I'm puzzled about the looking weird comment
But not particularly puzzled about the not rising to it issue - I can imagine at the moment if I was kicked in the back by a stranger I'd lie there and hope they went away. State of mind, and I bet the OP#s DH wasn't good

marykat2004 · 25/09/2011 22:29

lol I think we are old punks, i don't think we look weird any more, but at our wedding we had some cross dressed people, that's all it was, but it was far out in the west country where homophobia is rife, and we had quite a few gay friends as well. All behaved respectfully towards hotel, staff and surrounding public, though we got a few looks from elderly ramblers on the coastal paths when we were out front for photos.

OP posts:
StealthPolarBear · 25/09/2011 22:31

Ah well, some people are of very little brain. Sorry it had to be possibly the worst possible time for your DH to be kicked in the back by some tosser though :(

GwendolineMaryLacey · 25/09/2011 22:40

How did you find their FB page btw. Do you know them? I would be tempted to put something on there, asking if the ignorant wanker who thinks it's ok to go round kicking people wants to own up.

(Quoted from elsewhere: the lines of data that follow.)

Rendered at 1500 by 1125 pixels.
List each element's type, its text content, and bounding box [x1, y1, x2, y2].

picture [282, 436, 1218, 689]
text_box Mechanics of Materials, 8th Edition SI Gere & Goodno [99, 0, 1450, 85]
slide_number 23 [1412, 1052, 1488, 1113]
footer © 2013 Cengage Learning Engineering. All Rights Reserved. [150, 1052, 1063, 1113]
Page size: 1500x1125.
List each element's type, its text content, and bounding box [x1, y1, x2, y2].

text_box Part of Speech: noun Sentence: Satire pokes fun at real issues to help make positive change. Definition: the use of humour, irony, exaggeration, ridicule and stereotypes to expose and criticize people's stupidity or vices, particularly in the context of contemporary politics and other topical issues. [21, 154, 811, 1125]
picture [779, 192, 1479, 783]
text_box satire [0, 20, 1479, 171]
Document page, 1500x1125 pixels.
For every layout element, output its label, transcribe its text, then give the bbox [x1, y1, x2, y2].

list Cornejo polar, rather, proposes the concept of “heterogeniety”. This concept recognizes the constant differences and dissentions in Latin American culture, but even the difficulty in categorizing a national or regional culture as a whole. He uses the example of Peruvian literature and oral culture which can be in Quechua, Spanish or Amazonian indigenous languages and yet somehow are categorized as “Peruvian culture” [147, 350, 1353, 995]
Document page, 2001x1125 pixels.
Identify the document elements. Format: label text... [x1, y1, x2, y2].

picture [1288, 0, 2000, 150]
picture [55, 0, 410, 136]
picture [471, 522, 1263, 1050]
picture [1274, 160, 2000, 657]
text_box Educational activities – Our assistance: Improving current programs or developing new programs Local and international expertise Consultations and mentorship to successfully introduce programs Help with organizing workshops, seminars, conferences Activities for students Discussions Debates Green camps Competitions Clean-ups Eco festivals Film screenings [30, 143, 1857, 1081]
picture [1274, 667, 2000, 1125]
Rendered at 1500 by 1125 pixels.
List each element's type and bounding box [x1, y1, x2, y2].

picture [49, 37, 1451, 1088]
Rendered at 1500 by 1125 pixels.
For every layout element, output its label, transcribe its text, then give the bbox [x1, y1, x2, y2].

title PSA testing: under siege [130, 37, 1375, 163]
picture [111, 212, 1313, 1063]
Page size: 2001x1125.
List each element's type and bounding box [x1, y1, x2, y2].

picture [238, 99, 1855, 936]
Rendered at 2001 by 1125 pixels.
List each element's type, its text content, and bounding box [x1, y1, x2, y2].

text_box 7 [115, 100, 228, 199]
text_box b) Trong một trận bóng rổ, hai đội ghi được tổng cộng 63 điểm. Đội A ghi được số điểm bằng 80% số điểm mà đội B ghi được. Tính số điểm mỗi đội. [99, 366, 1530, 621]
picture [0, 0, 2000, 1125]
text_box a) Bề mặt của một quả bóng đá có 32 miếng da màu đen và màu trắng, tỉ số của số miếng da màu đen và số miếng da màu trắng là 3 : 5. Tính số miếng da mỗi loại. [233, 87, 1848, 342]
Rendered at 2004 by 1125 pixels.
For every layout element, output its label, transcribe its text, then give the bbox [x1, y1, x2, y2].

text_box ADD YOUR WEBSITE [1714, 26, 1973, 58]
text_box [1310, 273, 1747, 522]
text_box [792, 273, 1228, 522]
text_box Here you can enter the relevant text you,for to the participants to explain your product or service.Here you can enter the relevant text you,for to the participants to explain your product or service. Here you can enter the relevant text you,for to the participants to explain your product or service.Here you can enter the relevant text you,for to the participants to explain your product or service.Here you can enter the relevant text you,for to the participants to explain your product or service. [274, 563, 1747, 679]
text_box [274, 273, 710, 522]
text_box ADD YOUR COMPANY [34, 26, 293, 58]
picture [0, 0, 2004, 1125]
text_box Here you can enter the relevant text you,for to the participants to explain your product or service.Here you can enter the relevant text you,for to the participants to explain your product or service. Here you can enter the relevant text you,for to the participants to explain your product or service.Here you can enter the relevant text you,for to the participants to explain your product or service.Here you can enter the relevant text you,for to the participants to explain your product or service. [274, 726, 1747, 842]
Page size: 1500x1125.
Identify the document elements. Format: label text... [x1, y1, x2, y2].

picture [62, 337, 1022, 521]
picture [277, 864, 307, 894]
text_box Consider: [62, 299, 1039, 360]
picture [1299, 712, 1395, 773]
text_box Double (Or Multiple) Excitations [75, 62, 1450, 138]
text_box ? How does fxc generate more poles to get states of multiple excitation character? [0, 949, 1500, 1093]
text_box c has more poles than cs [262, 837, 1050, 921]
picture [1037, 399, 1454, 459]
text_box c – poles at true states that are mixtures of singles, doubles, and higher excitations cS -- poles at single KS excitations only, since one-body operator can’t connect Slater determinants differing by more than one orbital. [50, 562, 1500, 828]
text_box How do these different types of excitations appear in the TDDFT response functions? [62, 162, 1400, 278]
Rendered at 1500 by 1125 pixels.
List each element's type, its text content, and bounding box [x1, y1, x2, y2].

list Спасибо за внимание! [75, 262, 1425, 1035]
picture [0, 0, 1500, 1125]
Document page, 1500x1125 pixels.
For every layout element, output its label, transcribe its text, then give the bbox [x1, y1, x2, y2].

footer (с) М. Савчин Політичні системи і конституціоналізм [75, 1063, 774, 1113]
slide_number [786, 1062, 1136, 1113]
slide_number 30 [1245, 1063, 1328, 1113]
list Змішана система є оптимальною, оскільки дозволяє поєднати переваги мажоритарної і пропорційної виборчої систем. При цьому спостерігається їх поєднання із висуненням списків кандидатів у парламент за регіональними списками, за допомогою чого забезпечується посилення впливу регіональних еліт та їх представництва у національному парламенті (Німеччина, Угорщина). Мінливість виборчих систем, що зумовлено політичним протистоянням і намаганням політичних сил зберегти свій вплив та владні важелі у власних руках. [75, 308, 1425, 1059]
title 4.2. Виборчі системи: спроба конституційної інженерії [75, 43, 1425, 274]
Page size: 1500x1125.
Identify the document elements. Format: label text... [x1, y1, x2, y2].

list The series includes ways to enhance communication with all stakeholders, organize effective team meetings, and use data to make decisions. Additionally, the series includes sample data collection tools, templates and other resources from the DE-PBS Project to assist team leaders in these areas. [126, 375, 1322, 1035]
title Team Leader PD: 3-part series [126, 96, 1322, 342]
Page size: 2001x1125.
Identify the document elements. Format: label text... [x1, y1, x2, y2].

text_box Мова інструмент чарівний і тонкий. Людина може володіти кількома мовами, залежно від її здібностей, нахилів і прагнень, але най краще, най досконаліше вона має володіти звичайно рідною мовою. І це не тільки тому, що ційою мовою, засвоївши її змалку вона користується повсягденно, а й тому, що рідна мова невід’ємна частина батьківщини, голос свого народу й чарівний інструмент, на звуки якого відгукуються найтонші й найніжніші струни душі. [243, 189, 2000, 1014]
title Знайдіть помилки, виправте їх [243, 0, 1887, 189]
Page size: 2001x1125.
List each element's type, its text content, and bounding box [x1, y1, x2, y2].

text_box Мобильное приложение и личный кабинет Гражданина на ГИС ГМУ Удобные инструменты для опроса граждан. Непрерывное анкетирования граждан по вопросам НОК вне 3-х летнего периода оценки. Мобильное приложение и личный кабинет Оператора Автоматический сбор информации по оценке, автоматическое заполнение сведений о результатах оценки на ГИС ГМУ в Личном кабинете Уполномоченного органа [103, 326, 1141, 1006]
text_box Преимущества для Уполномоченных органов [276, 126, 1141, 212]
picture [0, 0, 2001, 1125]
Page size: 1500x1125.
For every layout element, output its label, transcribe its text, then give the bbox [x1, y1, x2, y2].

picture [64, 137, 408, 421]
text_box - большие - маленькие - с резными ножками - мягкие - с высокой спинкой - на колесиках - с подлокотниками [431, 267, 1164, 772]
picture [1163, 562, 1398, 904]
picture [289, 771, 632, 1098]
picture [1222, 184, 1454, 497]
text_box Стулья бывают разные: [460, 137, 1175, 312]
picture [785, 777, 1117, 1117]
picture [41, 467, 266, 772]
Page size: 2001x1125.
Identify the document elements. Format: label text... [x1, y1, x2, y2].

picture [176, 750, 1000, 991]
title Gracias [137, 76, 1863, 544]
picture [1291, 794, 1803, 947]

I can't believe some of the excuses on here. Drunk, tramp, asleep it possibly dead, how the fuck is any of those reason to kick someone?

LoveInAColdClimate · 25/09/2011 22:43

Yes, good point, GML - how did you know their names to find their FB page? Did the hotel tell you? Although I think I would be too scared of getting into a slanging match with the kind of people who go around kicking people to post anything...

wellwisher · 25/09/2011 22:44

Aw, poor DH. I don't think there's anything you can do except give him a hug and move on. From the way you've now described the kick, it could even have been an accident.

Can I just say, OP: I really love that a) you put this in the Etiquette section and b) we then actually had a debate about the etiquette of kicking bearded and non-bearded men Grin

marykat2004 · 25/09/2011 22:45

Their names were on a sign outside the banquet hall. I took the names down in order to write a complaint as there were 2 wedding parties that day. The second party arrived a bit later, after the first one went inside.

It's easy to find anyone on facebook, if they are daft enough to use their real name. I was being nosey. On the bright side, I once found a Blackberry mobile phone and managed to return it to its owner via facebook. So there can be good from social networking. They must have found that weird but I would hope someone would do the same if I lost my mobile.

OP posts:
LoveInAColdClimate · 25/09/2011 22:54

Ah, that makes sense, I was a bit Shock when I thought the venue had passed on their names.

Someone once returned my wallet to me via FB, I was incredibly touched and didn't find it weird, I was just grateful to them - am sure the BB owner felt the same way. BTW, do people not normally use their real names on FB, then?! Are my friends and I foolishly trusting? If you don't use your real name, how do friends find you or know you are when you try to "friend" them?

Sorry to hear your DH has had such a rotten time, and that some twunt acted like such a prize arse.

piprabbit · 25/09/2011 23:04

I'd definitely contact the event organiser at the venue. Tell them what happened and ask them that in future they make it clear to couples that they do not have exclusive use of the venue, and while they are welcome to have photos taken outside there will be members of the public there with a right to use the space too.
You could suggest the venue might like to contact the wedding couple to let them know that a complaint had been received about the conduct of the wedding party.